Top of Text segment
The reason, of course, is that we are only selecting against the affected animals because we can recognize them by phenotype; animals that are carriers can't be detected, and when two carriers are bred they will produce affected offspring. We will reduce the carrier frequency through selection, but even after generations of strong selection against affected animals, we will still have carriers in the population and therefore the risk of producing affected animals.
So even if we remove EVERY affected animal from the breeding population, we will NEVER eliminate the offending mutation from the breed. The only way we can do this (unless genetic drift removes it just by chance) is to also remove carriers - which we could do if we had a DNA test.
But now we're talking about getting rid of a lot of dogs. Go back to the table above, and look at the column in green. This is the percentage of the population each generation that would be carriers. Gosh, we would be throwing out more than 30% of the entire breed population for the first two generations, and another 20% or more for several generations after that (remember we're throwing out aa as well).
That's a LOT of dogs - and their genes - to eliminate, just to deal with that one nasty mutation. It's hard to imagine that you could do this without having serious consequences to the gene pool of the breed. Have a look at this chart of the biochemical steps that need to occur for proper energy metabolism. (Here's a tiny bit of it, just to give you an idea. If you've had some biology, you might remember that circular reaction, which is the Kreb cycle).
Bottom of Text segment
» Apply what you read:
1. Copy out the text on selecting against a recessive mutation in dog breeds, from "So even if we" up to and including "a DNA test.".
2. Continue the text on selecting against a recessive mutation in dog breeds after its last sentence.
Top of Information shown
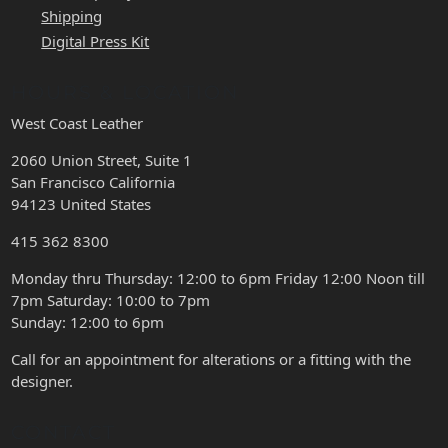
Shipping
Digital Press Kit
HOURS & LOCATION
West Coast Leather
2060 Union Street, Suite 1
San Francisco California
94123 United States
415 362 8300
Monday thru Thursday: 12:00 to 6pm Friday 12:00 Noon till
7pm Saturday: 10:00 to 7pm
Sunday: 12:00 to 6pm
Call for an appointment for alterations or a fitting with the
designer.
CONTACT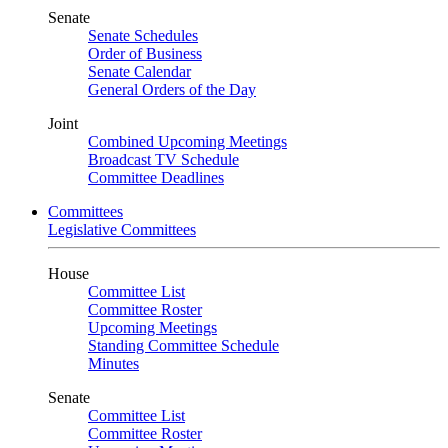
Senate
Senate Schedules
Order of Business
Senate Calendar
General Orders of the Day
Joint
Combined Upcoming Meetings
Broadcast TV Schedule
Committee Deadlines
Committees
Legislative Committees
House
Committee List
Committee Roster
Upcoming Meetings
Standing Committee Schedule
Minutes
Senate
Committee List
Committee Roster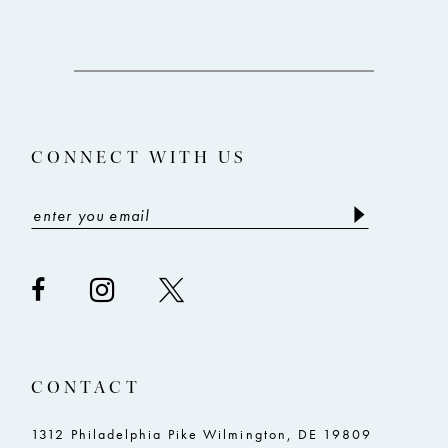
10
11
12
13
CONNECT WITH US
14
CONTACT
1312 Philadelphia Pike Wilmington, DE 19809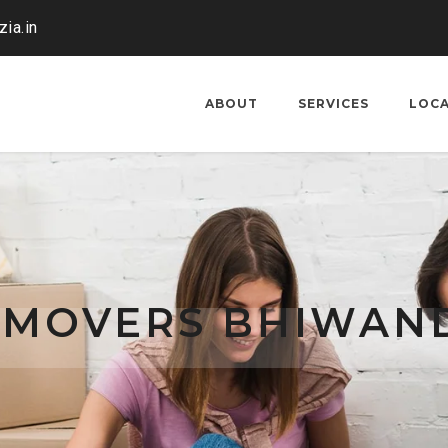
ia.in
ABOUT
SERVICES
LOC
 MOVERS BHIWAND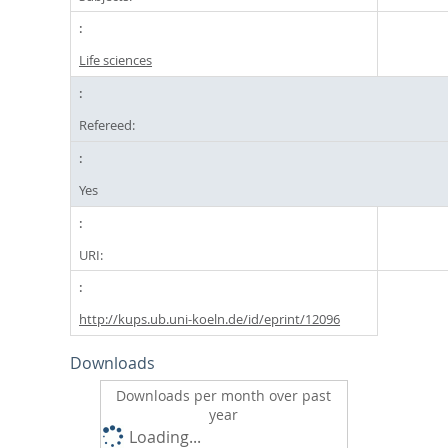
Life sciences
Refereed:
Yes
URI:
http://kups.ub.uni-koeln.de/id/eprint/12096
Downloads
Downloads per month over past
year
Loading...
Bottom of Information shown
Top of Information shown
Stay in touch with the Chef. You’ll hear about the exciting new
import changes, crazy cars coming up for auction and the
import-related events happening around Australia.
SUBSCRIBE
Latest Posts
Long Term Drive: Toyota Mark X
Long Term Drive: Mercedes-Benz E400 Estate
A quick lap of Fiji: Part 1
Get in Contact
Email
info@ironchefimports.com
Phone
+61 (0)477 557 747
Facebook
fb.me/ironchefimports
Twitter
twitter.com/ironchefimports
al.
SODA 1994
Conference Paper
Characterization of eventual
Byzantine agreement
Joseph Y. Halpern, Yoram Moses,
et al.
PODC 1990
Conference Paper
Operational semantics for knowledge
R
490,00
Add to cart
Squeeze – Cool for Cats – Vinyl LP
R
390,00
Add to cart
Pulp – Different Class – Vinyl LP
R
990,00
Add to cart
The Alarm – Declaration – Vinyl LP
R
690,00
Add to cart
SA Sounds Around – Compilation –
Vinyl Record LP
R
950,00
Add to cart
Bottom of Information shown
» Answers to each task:
1.
So even if we remove EVERY affected animal from the breeding population, we will NEVER eliminate the offending mutation from the breed. The only way we can do this (unless genetic drift removes it just by chance) is to also remove carriers - which we could do if we had a DNA test.

2.
You'll notice that everything is connected to everything else in very complicated ways - if step 4 in a 6 step sequence doesn't happen because the enzyme in step 3 is missing, then the entire pathway gets shut down. While you're selecting away at visible phenotype (topline, tail carriage, foot shape, herding instinct, pigmentation), you are also inadvertently running the risk of mucking up some complicated bit of chemistry that will make or break an animal. Already there are many examples of exactly this in dogs, where one broken step has huge consequences for function. Something this complex is extremely easy to break.
It seems obvious that just tossing random genes out of the gene pool could get you into some trouble. Unfortunately, many breeds have done exactly this. Time and time again, a genetic disorder popped up suddenly out of nowhere, breeders decided to manage it by eliminating all dogs with the gene, both affected and carriers, and they decimated their gene pool. Then invariably some other, previously unknown mutation starts causing problems, and the purge cycle begins again. This isn't genetic management. This is breed suicide. But it happens over and over. And it might not be an overt policy to eliminate carrier animals, but if people refuse to breed from them, the effect is the same - eventually, it's a genetic catastrophe that breeders will be unable to reverse.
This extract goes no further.